Proof. The forward direction is obvious. We will prove the reverse. Define the sets \begin{align*} C_\mu^n = \left\{ x \in \mathbb{R} \mid \mu\left( \{ x \} \right) > \frac{1}{n} \right\} \\ C_\nu^n = \left\{ x \in \mathbb{R} \mid \nu\left( \{ x \} \right) > \frac{1}{n} \right\} \end{align*} for positive integers $n \ge 1$. It is easily seen that $C_\mu^n, C_\nu^n$ are each finite (they have size strictly less than $n$), and so \begin{align*} C_\mu &= \left\{ x \in \mathbb{R} \mid \mu\left( \{ x \} \right) > 0 \right\} = \bigcup_{n \ge 1} C_\mu^n \\ C_\nu &= \left\{ x \in \mathbb{R} \mid \nu\left( \{ x \} \right) > 0 \right\} = \bigcup_{n \ge 1} C_\nu^n \end{align*} are both at most countable. Set $C = \mathbb{R} - (C_\mu \cup C_\nu)$ to be the set of real numbers $x$ such that $\mu(\{ x \}) = 0$. Its complement is $C^c = C_\mu \cup C_\nu$ which is at most countable. Because of this, the open intervals $$ \{ (a, b) \in \mathcal{B} \left( \mathbb{R} \right) \mid a, b \in C \text{ and } a < b \} $$ generate all of $\mathcal{B} \left( \mathbb{R} \right)$. Furthermore, $\mu, \nu$ agree on these open intervals because if $a, b \in C$ with $a < b$ then \begin{align*} \mu \left( (a, b) \right) &= \mu \left( (a, b) \right) + \frac{1}{2} \mu \left( \{ a, b \} \right) \\ &= \frac{1}{2 \pi} \lim_{T \to \infty} \int_{-T}^T \frac{e^{-ita} - e^{-itb}}{it} \phi_\mu(t) \, dt \\ &= \frac{1}{2 \pi} \lim_{T \to \infty} \int_{-T}^T \frac{e^{-ita} - e^{-itb}}{it} \phi_\nu(t) \, dt \\ &= \nu \left( (a, b) \right) + \frac{1}{2} \nu \left( \{ a, b \} \right) \\ &= \nu \left( (a, b) \right) \end{align*} Finally, this generating set is a $\pi$-system, so it follows as a corollary of the $\pi$-$\lambda$ theorem that $\mu, \nu$ agree on the whole $\sigma$-algebra of Borel subsets of $\mathbb{R}$.$\blacksquare$
Thus, we have a one-to-one correspondence between probability distributions and characteristic functions. In the langauge of random variables we are saying that
Corollary: If $X, Y$ are real valued random variables then $X \overset{d}{=} Y$ if and only if $\phi_X = \phi_Y$.

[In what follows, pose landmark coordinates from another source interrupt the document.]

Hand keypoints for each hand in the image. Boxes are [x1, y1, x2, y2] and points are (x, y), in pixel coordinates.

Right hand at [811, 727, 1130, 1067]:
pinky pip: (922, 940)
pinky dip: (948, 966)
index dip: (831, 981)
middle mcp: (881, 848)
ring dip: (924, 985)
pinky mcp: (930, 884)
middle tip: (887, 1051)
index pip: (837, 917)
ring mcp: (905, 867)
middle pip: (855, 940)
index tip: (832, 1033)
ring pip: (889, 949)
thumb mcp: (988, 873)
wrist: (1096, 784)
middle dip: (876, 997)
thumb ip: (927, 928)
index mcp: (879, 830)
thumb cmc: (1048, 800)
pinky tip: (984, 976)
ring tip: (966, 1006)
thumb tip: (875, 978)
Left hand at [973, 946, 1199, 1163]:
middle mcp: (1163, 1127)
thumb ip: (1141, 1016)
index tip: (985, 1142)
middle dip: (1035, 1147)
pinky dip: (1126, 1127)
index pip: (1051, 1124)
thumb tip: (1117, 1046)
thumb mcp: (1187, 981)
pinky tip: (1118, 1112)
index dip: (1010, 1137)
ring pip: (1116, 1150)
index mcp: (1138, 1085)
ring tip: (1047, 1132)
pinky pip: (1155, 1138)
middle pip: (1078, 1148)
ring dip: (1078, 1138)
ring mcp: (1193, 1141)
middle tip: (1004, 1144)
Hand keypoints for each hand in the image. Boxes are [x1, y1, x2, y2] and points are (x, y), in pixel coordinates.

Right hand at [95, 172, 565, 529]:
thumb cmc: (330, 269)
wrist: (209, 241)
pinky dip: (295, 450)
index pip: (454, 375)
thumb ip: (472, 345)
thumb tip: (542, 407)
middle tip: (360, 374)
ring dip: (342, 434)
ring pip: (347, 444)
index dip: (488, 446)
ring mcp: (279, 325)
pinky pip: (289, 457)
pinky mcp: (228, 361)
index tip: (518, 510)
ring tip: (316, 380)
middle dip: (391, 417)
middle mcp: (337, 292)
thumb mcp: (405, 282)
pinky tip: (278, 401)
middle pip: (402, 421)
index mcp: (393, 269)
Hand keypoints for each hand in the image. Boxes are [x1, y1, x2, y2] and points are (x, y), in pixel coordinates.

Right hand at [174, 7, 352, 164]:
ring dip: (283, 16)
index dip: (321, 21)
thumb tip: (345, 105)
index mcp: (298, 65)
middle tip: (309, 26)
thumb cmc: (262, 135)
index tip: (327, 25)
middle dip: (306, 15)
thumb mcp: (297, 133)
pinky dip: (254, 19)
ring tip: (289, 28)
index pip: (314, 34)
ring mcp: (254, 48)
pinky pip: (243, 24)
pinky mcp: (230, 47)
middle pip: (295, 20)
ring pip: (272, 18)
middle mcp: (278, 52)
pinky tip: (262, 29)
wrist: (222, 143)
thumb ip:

There is also the following result for integrable characteristic functions:
Theorem: Let $\mu : \mathcal{B}(\mathbb{R}) \longrightarrow [0, 1]$ be a probability distribution on $\mathbb{R}$ such that its characteristic function $\phi_\mu : \mathbb{R} \longrightarrow \mathbb{C}$ is absolutely integrable. Then $\mu$ is absolutely continuous with density function $f_\mu : \mathbb{R} \longrightarrow \mathbb{R}$ $$ f_\mu \left( x \right) = \frac{1}{2 \pi} \int_\mathbb{R} e^{-itx} \, \phi_\mu (t) \, dt $$
Proof. From the previous inversion formula, we have that for $a, b \in \mathbb{R}$ such that $a < b$, \begin{align*} \mu((a, b)) + \frac{1}{2} \mu \left( \{ a, b \} \right) &= \frac{1}{2 \pi} \lim_{T \to \infty} \int_{-T}^T \frac{e^{-ita} - e^{-itb}}{it} \phi_\mu(t) \, dt \end{align*} Recalling that $$ \left| \frac{e^{-ita} - e^{-itb}}{it} \right| \le b - a $$ the integrand is integrable on $\mathbb{R}$ so we can get rid of the limit and obtain \begin{align*} \mu((a, b)) + \frac{1}{2} \mu \left( \{ a, b \} \right) &= \frac{1}{2 \pi} \int_\mathbb{R} \frac{e^{-ita} - e^{-itb}}{it} \phi_\mu(t) \, dt \\ &= \frac{1}{2 \pi} \int_\mathbb{R} \left( \int_a^b e^{-itx} \, dx \right) \phi_\mu(t) \, dt \\ &= \frac{1}{2 \pi} \int_\mathbb{R} \int_a^b e^{-itx} \phi_\mu(t) \, dx \, dt \end{align*} Since $\phi_\mu$ is integrable on $\mathbb{R}$, and $|e^{-itx} \phi_\mu(t)| = |\phi_\mu(t)|$, the integrand above is integrable on $\mathbb{R} \times [a, b]$. So by Fubini's theorem, $$ \mu((a, b)) + \frac{1}{2} \mu \left( \{ a, b \} \right) = \int_a^b \left( \frac{1}{2 \pi} \int_\mathbb{R} e^{-itx} \phi_\mu(t) \, dt \right) \, dx $$ Like before, let $C = \{ x \in \mathbb{R} \mid \mu(\{ x \}) = 0 \} \subseteq \mathbb{R}$. Then it can be shown that $\mathbb{R} \backslash C$ is at most countably large, so consequently, the $\pi$-system $\{ (a, b) \mid a, b \in C \text{ and } a < b \}$ will generate all of $\mathcal{B}(\mathbb{R})$. Also, if $a, b \in C$ with $a < b$ then due to the fact that $\mu (\{ a, b \}) = 0$ we will have $$ \mu \left( (a, b) \right) = \int_{(a, b)} \left( \frac{1}{2 \pi} \int_\mathbb{R} e^{-itx} \phi_\mu(t) \, dt \right) \, dx $$ By the $\pi$-$\lambda$ theorem, it follows that for every $B \in \mathcal{B}(\mathbb{R})$, $$ \mu(B) = \int_B \left( \frac{1}{2 \pi} \int_\mathbb{R} e^{-itx} \phi_\mu(t) \, dt \right) \, dx $$ so $\mu$ has density function $$ f_\mu(x) = \frac{1}{2 \pi} \int_\mathbb{R} e^{-itx} \phi_\mu(t) \, dt $$ which is what we wanted to show.$\blacksquare$